Task prompt: Where an entry contains a picture, skip the picture and write out everything else exactly.

Supplied data:

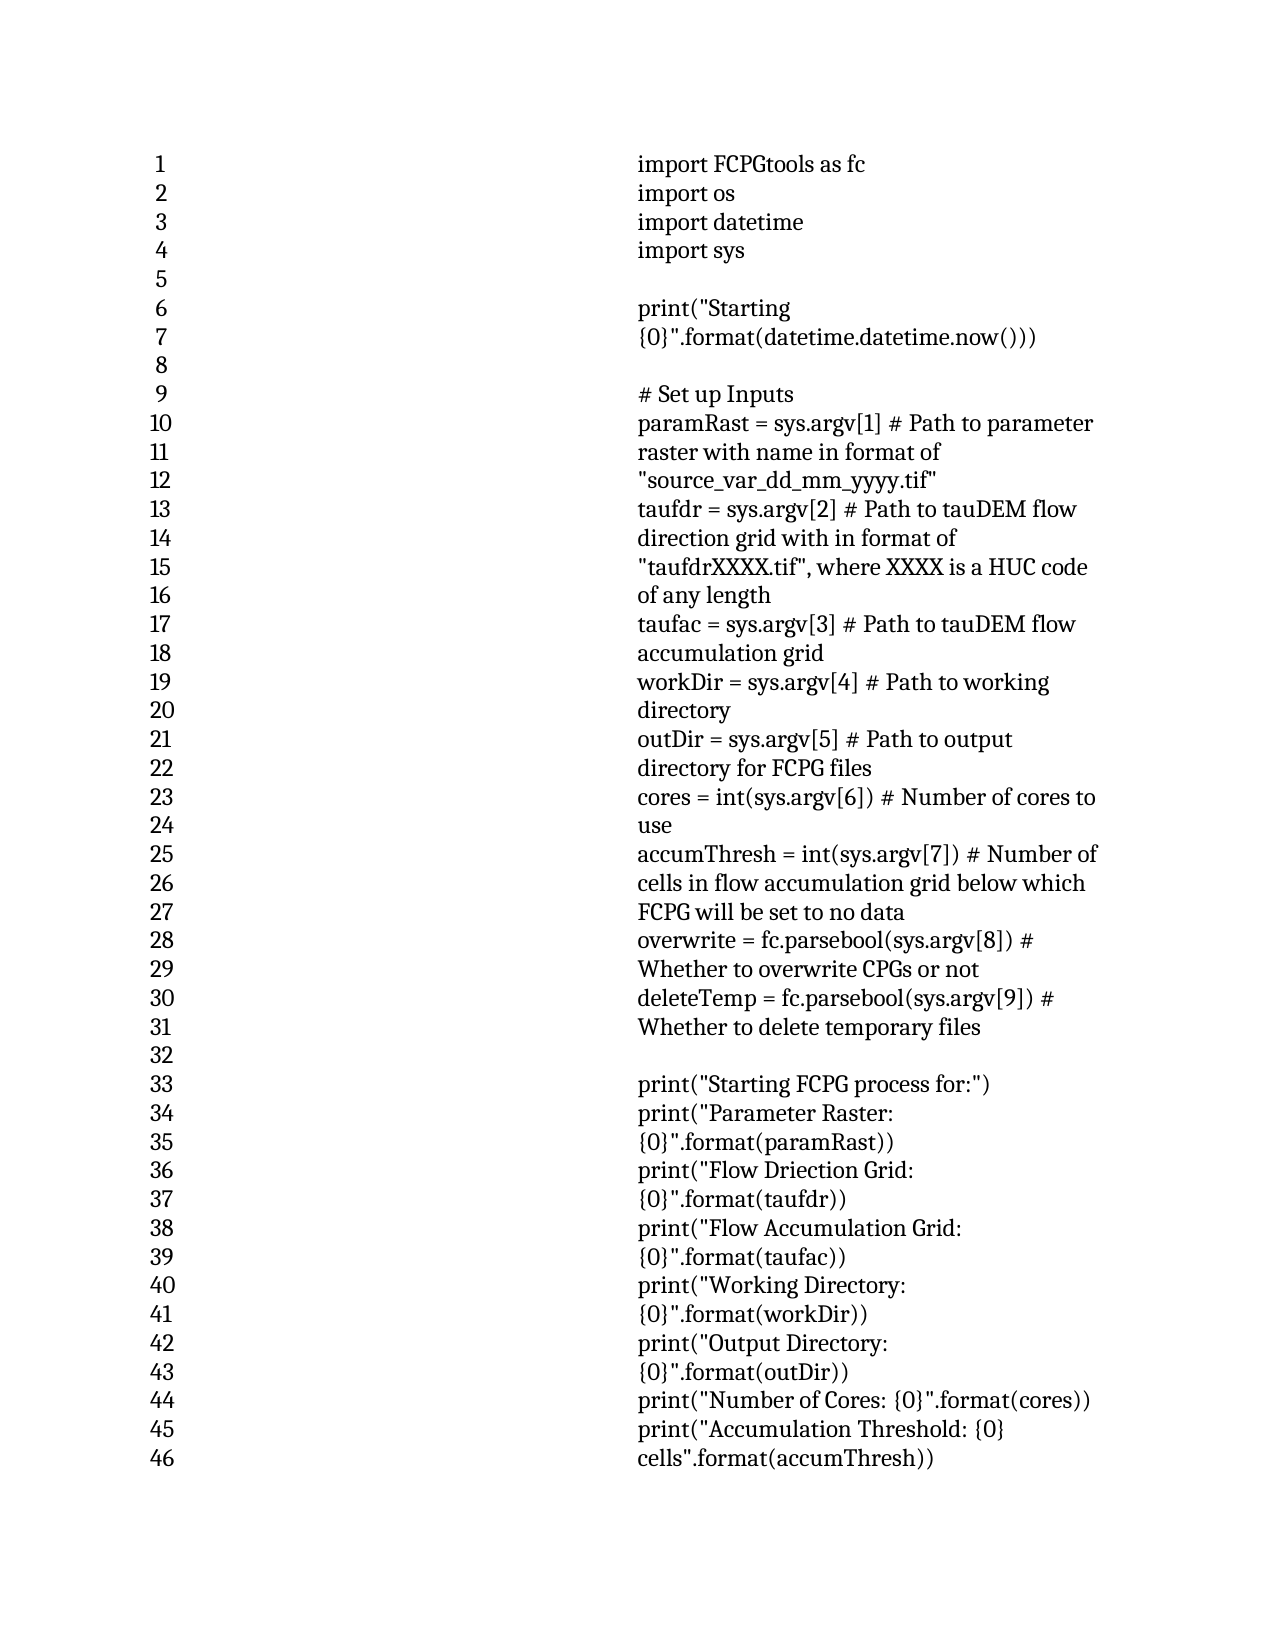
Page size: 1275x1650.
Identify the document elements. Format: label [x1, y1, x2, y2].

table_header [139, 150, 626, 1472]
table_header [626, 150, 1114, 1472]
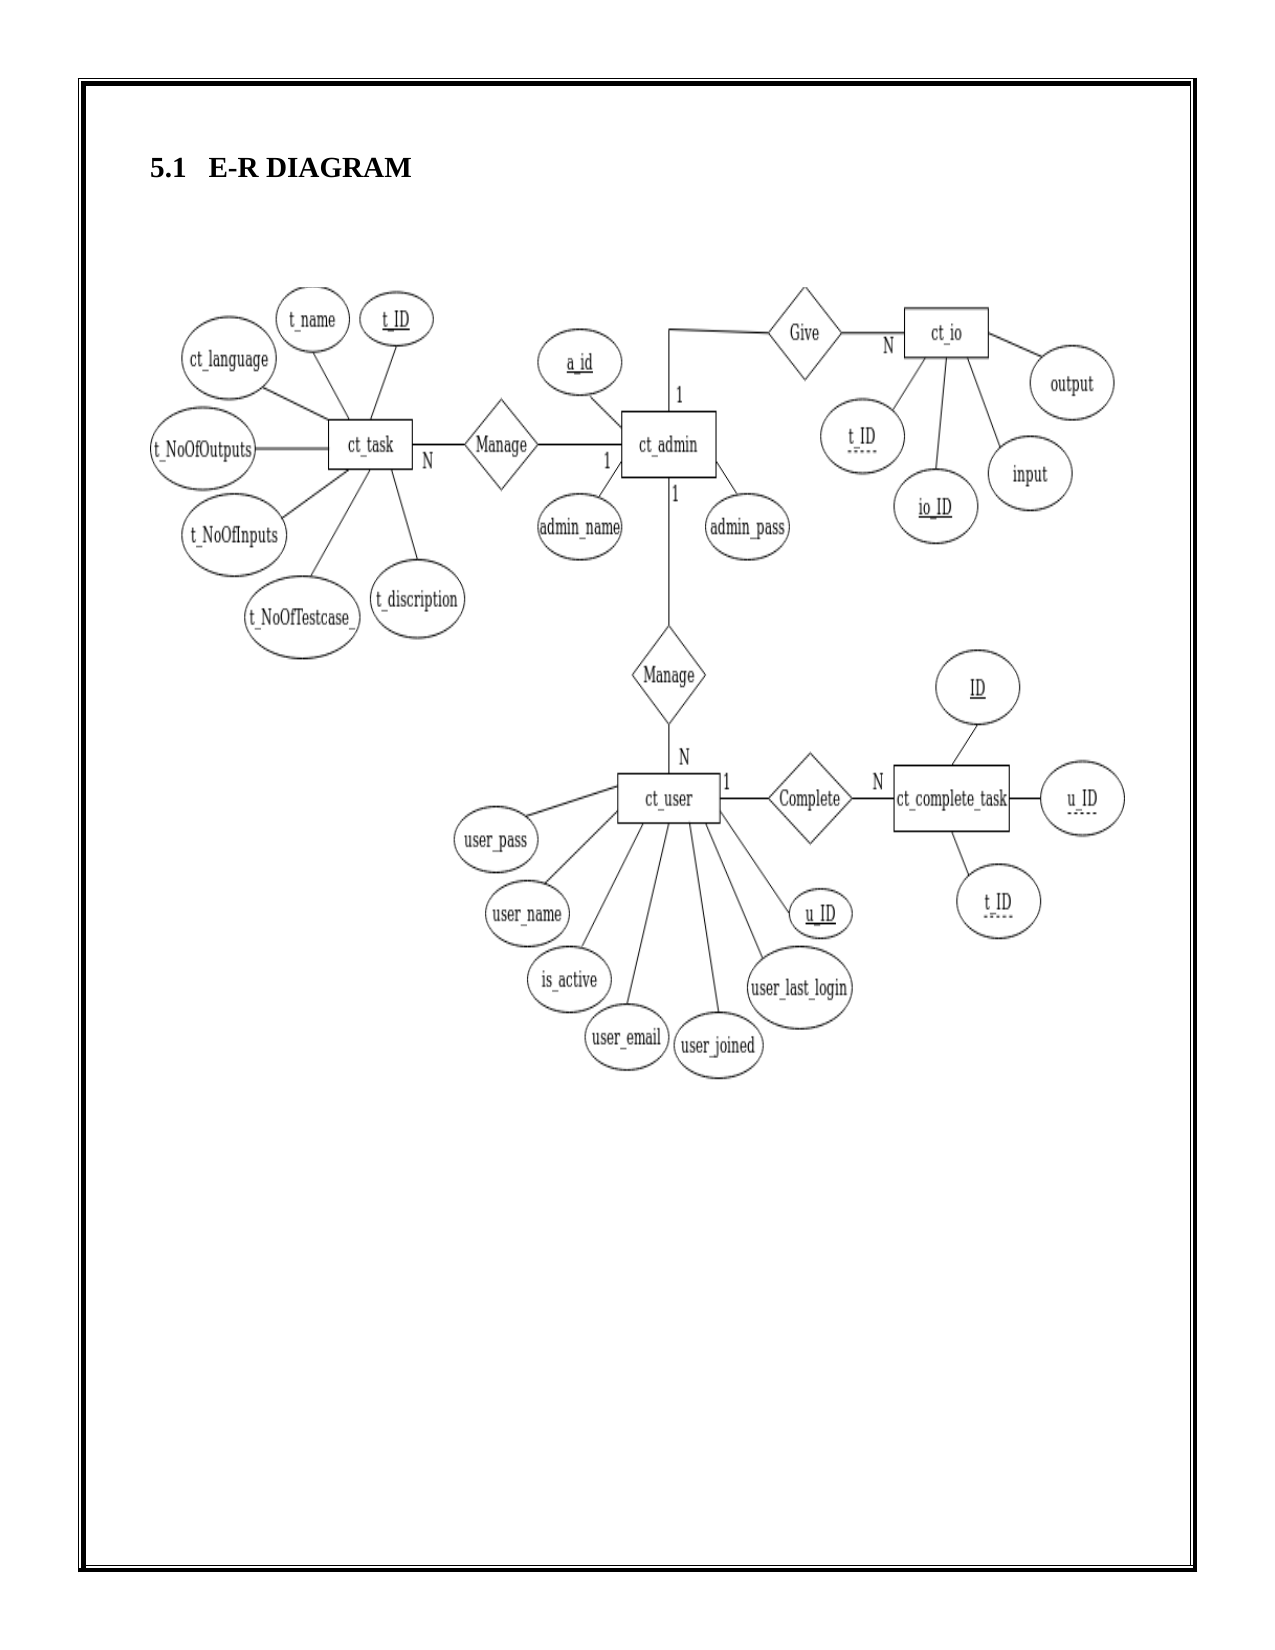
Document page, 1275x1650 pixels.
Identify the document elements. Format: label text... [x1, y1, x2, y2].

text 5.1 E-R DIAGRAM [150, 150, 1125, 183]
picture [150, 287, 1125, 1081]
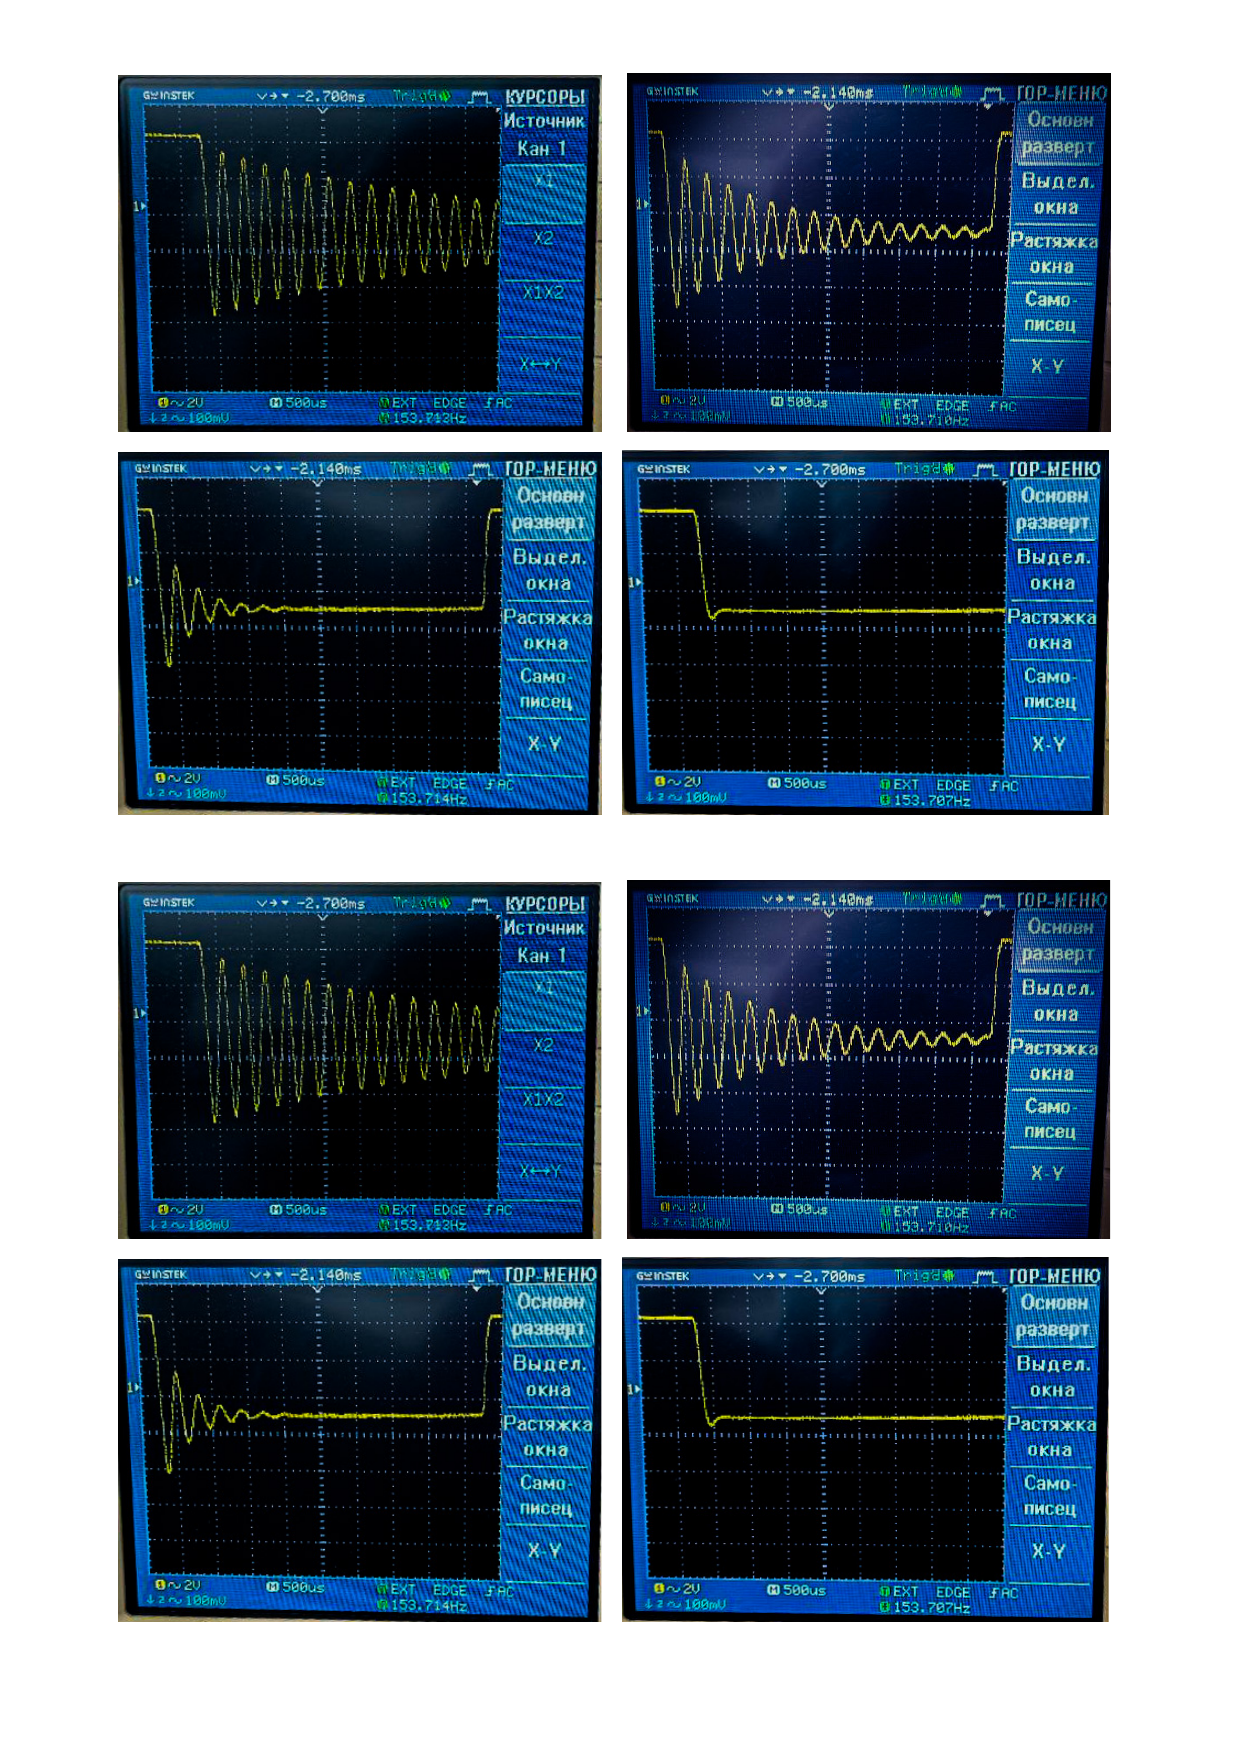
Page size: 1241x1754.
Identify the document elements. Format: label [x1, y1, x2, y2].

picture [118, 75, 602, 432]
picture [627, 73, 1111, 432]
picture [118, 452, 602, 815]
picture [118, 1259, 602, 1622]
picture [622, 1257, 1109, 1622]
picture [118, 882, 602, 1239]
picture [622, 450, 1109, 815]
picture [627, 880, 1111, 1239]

Exercise output:
Page size: 1275x1650.
Identify the document elements. Format: label [x1, y1, x2, y2].

table_header [139, 150, 626, 1472]
table_header [626, 150, 1114, 1472]
Document page, 1275x1650 pixels.
Identify the document elements. Format: label text... [x1, y1, x2, y2].

text 5.1 E-R DIAGRAM [150, 150, 1125, 183]
picture [150, 287, 1125, 1081]
Page size: 1241x1754.
Identify the document elements. Format: label [x1, y1, x2, y2].

picture [118, 75, 602, 432]
picture [627, 73, 1111, 432]
picture [118, 452, 602, 815]
picture [118, 1259, 602, 1622]
picture [622, 1257, 1109, 1622]
picture [118, 882, 602, 1239]
picture [622, 450, 1109, 815]
picture [627, 880, 1111, 1239]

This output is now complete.